• CD4+ T cells;
  • IFN-γ;
  • IL-10;
  • Leishmania major;
  • Tetramer

Primary Leishmania major infection typically produces cutaneous lesions that not only heal but also harbor persistent parasites. While the opposing roles of CD4+ T-cell-derived IFN-γ and IL-10 in promoting parasite killing and persistence have been well established, how these responses develop from naïve precursors has not been directly monitored throughout the course of infection. We used peptide:Major Histocompatibility Complex class II (pMHCII) tetramers to investigate the endogenous, parasite-specific primary CD4+ T-cell response to L. major in mice resistant to infection.

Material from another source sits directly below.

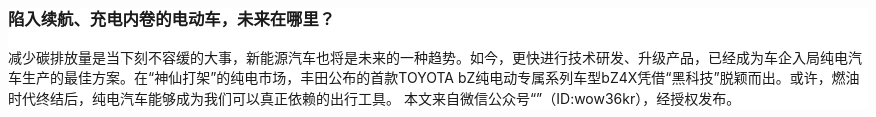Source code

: ### 陷入续航、充电内卷的电动车，未来在哪里？
减少碳排放量是当下刻不容缓的大事，新能源汽车也将是未来的一种趋势。如今，更快进行技术研发、升级产品，已经成为车企入局纯电汽车生产的最佳方案。在“神仙打架”的纯电市场，丰田公布的首款TOYOTA bZ纯电动专属系列车型bZ4X凭借“黑科技”脱颖而出。或许，燃油时代终结后，纯电汽车能够成为我们可以真正依赖的出行工具。
本文来自微信公众号“”（ID:wow36kr），经授权发布。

Maximal frequencies of IFN-γ+ CD4+ T cells were observed in the spleen and infected ears within a month after infection and were maintained into the chronic phase. In contrast, peak frequencies of IL-10+ CD4+ T cells emerged within 2 weeks of infection, persisted into the chronic phase, and accumulated in the infected ears but not the spleen, via a process that depended on local antigen presentation. T helper type-1 (Th1) cells, not Foxp3+ regulatory T cells, were the chief producers of IL-10 and were not exhausted. Therefore, tracking antigen-specific CD4+ T cells revealed that IL-10 production by Th1 cells is not due to persistent T-cell antigen receptor stimulation, but rather driven by early antigen encounter at the site of infection.